Sur ces entrefaites, l’architecte du Capitole ayant parlé avantageusement de mes dessins, sa résolution fut prise.
« Loudon, me dit mon père en souriant quand nous nous revîmes, si je t’envoyais à Paris, combien de temps te faudrait-il pour devenir un sculpteur expérimenté ?
— Qu’entendez-vous par expérimenté ? demandai-je.
— Un homme entendu, connaissant tous les styles patriotiques et emblématiques.
— Je crois qu’il faudrait y consacrer trois années.
— Penses-tu qu’un séjour à Paris soit indispensable ? Il y a de grandes ressources dans notre pays, et des sculpteurs très célèbres qui pourraient te donner des leçons.
— J’ai la conviction qu’à Paris seulement on peut former de vrais artistes.
— Très bien ! Cela sonnera très agréablement : Un jeune homme, originaire de cet État, fils d’un des plus notables habitants de notre ville, a fait ses études sous la direction des premiers artistes de Paris, ajouta-t-il en savourant longuement sa phrase.
— Mais, mon cher père, objectai-je, à quoi bon tout cela ? Je n’ai jamais songé à devenir sculpteur.

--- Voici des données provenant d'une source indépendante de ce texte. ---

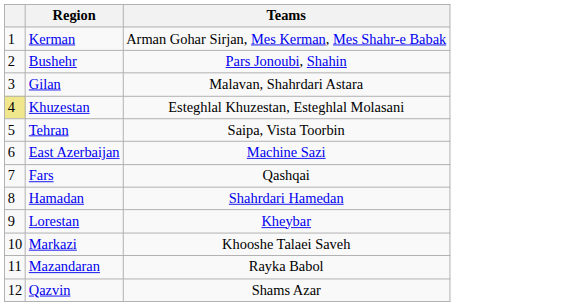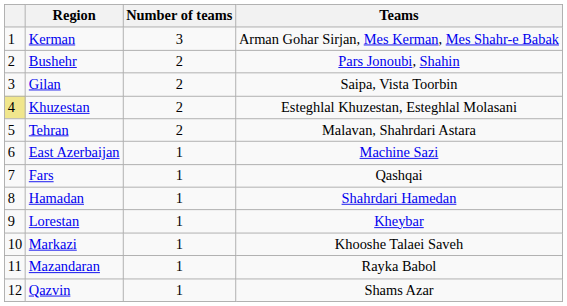+ column: Number of teams | 3 | 2 | 2 | 2 | 2 | 1 | 1 | 1 | 1 | 1 | 1 | 1
Gilan | Teams: Malavan, Shahrdari Astara -> Saipa, Vista Toorbin
Tehran | Teams: Saipa, Vista Toorbin -> Malavan, Shahrdari Astara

— Oui, c’est vrai, mais j’ai accepté tout d’abord comme une affaire l’entreprise de sculpture pour notre nouveau Capitole ; plus tard, j’ai réfléchi qu’il vaudrait mieux qu’elle ne sortît pas de la famille. Mes idées se rencontrent avec les tiennes sur les beaux-arts : il y a immensément d’argent à gagner, et c’est une œuvre patriotique. Tu n’as donc, cher enfant, qu’un mot à dire si tu veux partir immédiatement pour Paris. Au bout de trois années, tu reviendras pour décorer le Capitole de ton pays natal. C’est une occasion unique qui se présente, il faut la saisir ; l’argent que tu gagneras t’appartiendra en propre, et, à chaque dollar j’en ajouterai un autre.